I took a piece of cardboard and some unused 1/8 inch rivets, poked the non-rivet end into the cardboard and set the Relay Shield on top of them using the mounting holes. Not a good long term solution, obviously, but it kept the boards from sliding a round while I was wiring everything up.
This project is going to need a much more solid base because the wires for the irrigation system are pretty heavy. I'm thinking about getting a nice, thick sheet of clear acrylic for mounting. I will also have to go find a screw terminal block and use that in between the relay boards and the irrigation wire. Fun! And, I also need to figure out how to get an ethernet connection into my garage where the current irrigation controller lives. Heh.

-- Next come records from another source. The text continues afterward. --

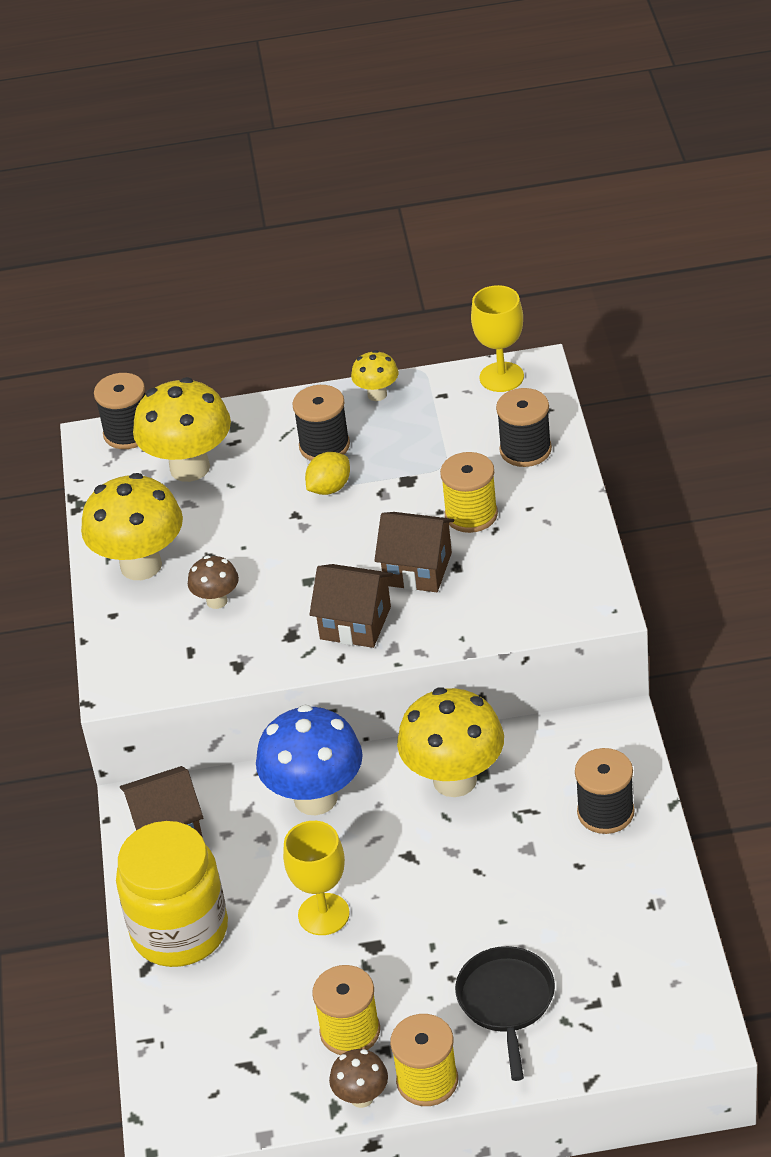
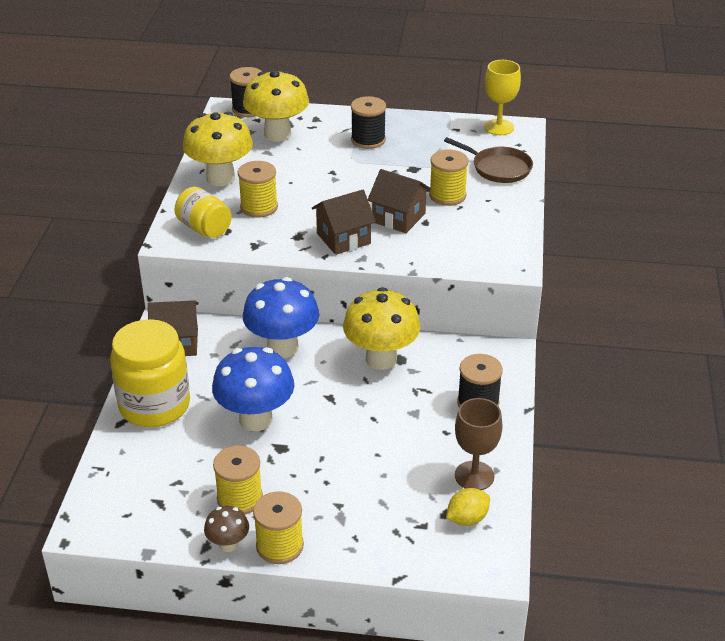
camera: 10 degrees right, 5 degrees down
brown mushroom [188,556,239,609] -> yellow spool [238,161,278,218]
yellow goblet [283,821,350,935] -> blue mushroom [212,347,294,431]
yellow lemon [305,452,350,495] -> yellow lemon moved to [446,488,490,526]
brown house [309,564,393,648] -> brown house turned 60 degrees counterclockwise [312,190,376,255]
yellow mushroom [351,350,398,401] -> none
black pan [455,946,555,1081] -> none
black spool [496,388,552,467] -> brown pan [444,137,533,183]
none -> yellow jar [175,187,232,238]
none -> brown goblet [455,398,503,490]

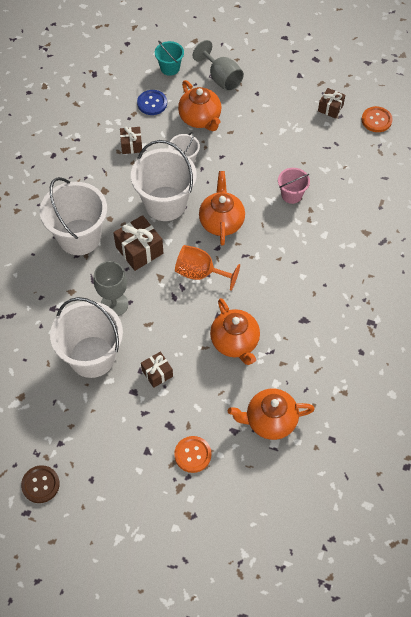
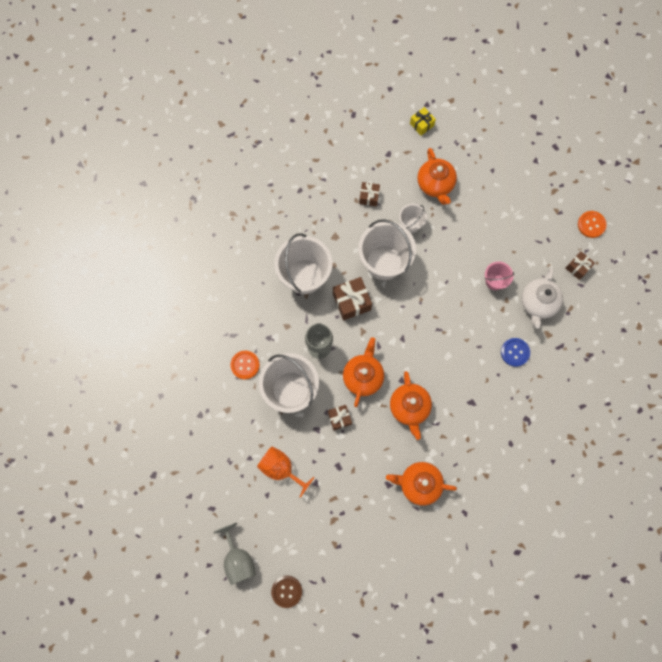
camera: 15 degrees right, 15 degrees up
brown button [21,465,60,503] -> brown button moved to [271,576,302,608]
blue button [137,90,167,115] -> blue button moved to [501,338,530,367]
turquoise bucket [155,41,184,76] -> yellow gift [410,107,436,136]
orange button [174,436,211,473] -> orange button moved to [230,351,260,380]
orange goblet [175,245,240,290] -> orange goblet moved to [257,446,315,498]
grey goblet [193,40,244,91] -> grey goblet moved to [213,523,256,585]
orange teapot [199,171,245,246] -> orange teapot moved to [343,337,384,407]
brown gift [318,88,345,119] -> brown gift moved to [565,251,595,280]
none -> white teapot [522,268,563,328]

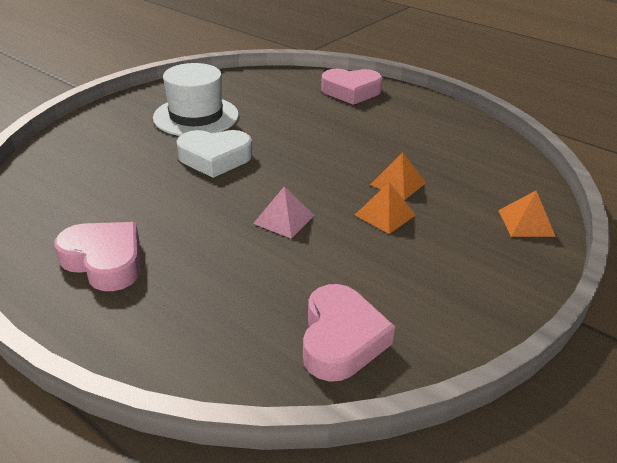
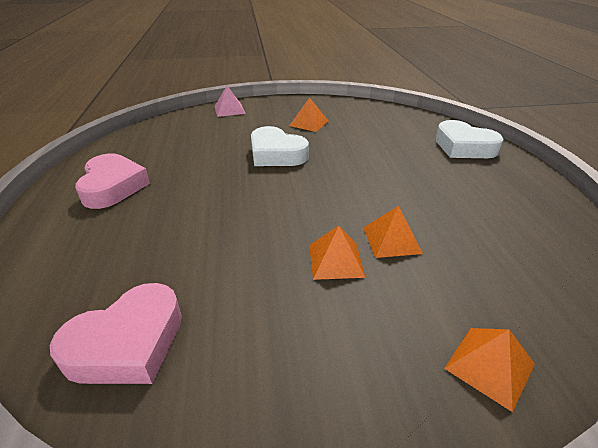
camera: 45 degrees right, 0 degrees up
white hat [153,63,239,136] -> orange pyramid [289,98,328,132]
pink pyramid [253,186,315,239] -> pink pyramid moved to [214,86,246,117]
pink heart [321,69,383,105] -> white heart [435,120,503,158]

Arduino Pin Use Limitations: Pin 10, 13I have a total of 12 relays I can control with the Relay Shields, and I was hoping to use pins 2 to 13 for that purpose. Well, trying that didn't go so well. Apparently the Arduino Ethernet Shield lays claim to pin 10 and so I cannot use it for output. Also, pin 13 (which is connected to the ADK board's LED) gets flashed a lot during program uploads. So, if I connect one of my relays to pin 13, it gets opened and closed dozens of times a second while I'm uploading a new Arduino program. That's going to cause unwanted wear and tear on the relay and possibly overheat it as I noticed when connecting the relays to pin 0 and 1.
So now I'm down to using only 10 relays of my 12. That's more than enough for my project, and if I really need them the ADK lot's more digital outputs. I was hoping to be able to control twelve relays with just the pins available on a Arduino Uno though. Maybe I can use the analog pins to control the relays?